AIM OF THE TASK: Rewrite the rows below as a numbered list, from the first line through the line containing "Which has a higher value, Iteration", both included, and omit any blank lines.
- - - - - - -
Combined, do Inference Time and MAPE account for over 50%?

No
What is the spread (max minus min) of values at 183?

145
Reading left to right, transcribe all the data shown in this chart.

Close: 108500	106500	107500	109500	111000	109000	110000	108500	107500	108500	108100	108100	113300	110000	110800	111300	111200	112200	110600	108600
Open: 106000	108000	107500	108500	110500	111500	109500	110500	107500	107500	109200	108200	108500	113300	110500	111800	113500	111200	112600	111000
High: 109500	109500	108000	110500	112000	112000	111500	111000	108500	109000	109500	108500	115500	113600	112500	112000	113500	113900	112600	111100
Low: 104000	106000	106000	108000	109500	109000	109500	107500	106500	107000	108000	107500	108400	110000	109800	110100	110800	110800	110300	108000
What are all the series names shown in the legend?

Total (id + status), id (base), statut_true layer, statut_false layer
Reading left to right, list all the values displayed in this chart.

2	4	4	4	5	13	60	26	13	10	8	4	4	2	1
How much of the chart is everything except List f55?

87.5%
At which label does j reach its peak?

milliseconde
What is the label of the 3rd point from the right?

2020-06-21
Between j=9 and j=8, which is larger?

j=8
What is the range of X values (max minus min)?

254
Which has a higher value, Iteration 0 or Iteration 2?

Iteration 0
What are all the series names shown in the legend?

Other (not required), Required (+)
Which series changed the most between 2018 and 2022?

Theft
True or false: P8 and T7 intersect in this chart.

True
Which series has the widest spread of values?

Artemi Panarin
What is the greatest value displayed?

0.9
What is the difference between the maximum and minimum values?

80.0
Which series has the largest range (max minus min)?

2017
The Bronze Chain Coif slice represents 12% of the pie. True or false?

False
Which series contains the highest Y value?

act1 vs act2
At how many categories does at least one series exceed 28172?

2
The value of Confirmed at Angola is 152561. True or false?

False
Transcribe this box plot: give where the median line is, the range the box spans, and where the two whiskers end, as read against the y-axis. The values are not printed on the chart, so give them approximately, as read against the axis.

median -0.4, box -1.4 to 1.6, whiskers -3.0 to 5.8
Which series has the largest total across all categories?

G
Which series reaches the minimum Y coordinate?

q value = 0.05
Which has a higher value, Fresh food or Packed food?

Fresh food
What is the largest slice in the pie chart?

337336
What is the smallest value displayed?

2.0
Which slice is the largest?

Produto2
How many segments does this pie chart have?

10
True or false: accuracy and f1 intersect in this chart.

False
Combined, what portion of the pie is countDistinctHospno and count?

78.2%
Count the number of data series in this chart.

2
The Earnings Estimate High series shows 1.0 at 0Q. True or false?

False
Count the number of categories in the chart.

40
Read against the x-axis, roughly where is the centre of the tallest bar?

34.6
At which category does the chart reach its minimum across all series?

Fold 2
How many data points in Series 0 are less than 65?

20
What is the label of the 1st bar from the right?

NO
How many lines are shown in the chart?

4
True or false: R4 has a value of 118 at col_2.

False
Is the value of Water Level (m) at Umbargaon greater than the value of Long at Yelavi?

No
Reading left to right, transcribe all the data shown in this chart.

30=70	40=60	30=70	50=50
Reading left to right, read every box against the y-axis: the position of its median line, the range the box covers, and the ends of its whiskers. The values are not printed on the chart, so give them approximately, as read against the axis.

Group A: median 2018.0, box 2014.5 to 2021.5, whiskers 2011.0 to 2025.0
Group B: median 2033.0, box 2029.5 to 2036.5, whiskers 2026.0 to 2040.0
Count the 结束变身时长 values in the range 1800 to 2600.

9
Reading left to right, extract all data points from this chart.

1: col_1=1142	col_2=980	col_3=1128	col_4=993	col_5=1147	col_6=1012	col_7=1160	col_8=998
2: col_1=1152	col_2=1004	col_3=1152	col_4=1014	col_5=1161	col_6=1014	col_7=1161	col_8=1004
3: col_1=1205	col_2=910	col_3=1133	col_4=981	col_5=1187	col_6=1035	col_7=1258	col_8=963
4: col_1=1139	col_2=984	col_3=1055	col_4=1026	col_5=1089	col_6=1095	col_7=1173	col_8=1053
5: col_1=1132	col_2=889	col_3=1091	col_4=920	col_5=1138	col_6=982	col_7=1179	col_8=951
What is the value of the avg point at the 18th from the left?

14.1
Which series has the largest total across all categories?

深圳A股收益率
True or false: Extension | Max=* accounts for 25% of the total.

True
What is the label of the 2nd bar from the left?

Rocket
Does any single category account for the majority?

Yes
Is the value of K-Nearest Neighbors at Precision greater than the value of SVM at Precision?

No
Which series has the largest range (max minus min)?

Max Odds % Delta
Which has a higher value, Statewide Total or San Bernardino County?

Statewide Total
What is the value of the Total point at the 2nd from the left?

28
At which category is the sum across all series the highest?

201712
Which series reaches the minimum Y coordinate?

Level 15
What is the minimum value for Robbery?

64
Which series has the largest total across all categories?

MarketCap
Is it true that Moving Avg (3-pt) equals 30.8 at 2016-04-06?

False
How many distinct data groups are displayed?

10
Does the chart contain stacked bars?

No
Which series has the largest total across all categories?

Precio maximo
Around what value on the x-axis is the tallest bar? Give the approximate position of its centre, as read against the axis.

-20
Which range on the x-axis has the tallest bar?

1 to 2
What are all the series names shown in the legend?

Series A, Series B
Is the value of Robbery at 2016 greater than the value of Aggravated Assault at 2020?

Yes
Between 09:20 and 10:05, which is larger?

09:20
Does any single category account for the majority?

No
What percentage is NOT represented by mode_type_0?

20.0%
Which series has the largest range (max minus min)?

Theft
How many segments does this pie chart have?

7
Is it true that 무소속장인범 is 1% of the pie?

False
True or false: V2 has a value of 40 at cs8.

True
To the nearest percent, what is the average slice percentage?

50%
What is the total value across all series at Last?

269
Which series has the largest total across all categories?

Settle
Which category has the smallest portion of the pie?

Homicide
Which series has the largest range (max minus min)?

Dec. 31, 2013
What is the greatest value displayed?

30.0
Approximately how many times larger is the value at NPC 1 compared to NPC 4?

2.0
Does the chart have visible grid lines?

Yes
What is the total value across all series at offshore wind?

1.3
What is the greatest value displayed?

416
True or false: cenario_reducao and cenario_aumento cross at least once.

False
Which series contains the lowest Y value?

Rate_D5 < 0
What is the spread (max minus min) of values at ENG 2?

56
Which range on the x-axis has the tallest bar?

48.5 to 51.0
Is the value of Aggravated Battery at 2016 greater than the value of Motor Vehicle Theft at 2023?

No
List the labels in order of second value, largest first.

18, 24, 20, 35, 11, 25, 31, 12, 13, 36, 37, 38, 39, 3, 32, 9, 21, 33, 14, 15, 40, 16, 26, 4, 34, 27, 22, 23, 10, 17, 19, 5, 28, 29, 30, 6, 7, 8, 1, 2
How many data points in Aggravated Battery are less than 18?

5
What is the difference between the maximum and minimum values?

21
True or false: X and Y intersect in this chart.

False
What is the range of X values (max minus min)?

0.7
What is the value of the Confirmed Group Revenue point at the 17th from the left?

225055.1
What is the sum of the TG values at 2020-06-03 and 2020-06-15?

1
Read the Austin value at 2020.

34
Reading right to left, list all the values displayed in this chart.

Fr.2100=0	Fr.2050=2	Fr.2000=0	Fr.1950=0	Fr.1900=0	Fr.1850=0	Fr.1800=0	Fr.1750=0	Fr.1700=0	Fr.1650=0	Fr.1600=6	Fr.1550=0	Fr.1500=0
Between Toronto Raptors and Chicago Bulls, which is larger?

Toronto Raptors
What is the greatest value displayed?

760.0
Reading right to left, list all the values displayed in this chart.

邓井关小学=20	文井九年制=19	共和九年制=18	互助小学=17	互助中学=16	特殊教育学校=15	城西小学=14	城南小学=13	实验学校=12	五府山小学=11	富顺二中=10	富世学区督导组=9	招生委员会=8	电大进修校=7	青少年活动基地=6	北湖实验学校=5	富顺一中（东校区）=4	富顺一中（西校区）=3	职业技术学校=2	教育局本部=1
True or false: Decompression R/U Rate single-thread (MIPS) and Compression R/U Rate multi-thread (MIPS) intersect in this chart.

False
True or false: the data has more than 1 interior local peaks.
- - - - - - -
RESULT:
1. Combined, do Inference Time and MAPE account for over 50%?
2. No
3. What is the spread (max minus min) of values at 183?
4. 145
5. Reading left to right, transcribe all the data shown in this chart.
6. Close: 108500	106500	107500	109500	111000	109000	110000	108500	107500	108500	108100	108100	113300	110000	110800	111300	111200	112200	110600	108600
7. Open: 106000	108000	107500	108500	110500	111500	109500	110500	107500	107500	109200	108200	108500	113300	110500	111800	113500	111200	112600	111000
8. High: 109500	109500	108000	110500	112000	112000	111500	111000	108500	109000	109500	108500	115500	113600	112500	112000	113500	113900	112600	111100
9. Low: 104000	106000	106000	108000	109500	109000	109500	107500	106500	107000	108000	107500	108400	110000	109800	110100	110800	110800	110300	108000
10. What are all the series names shown in the legend?
11. Total (id + status), id (base), statut_true layer, statut_false layer
12. Reading left to right, list all the values displayed in this chart.
13. 2	4	4	4	5	13	60	26	13	10	8	4	4	2	1
14. How much of the chart is everything except List f55?
15. 87.5%
16. At which label does j reach its peak?
17. milliseconde
18. What is the label of the 3rd point from the right?
19. 2020-06-21
20. Between j=9 and j=8, which is larger?
21. j=8
22. What is the range of X values (max minus min)?
23. 254
24. Which has a higher value, Iteration 0 or Iteration 2?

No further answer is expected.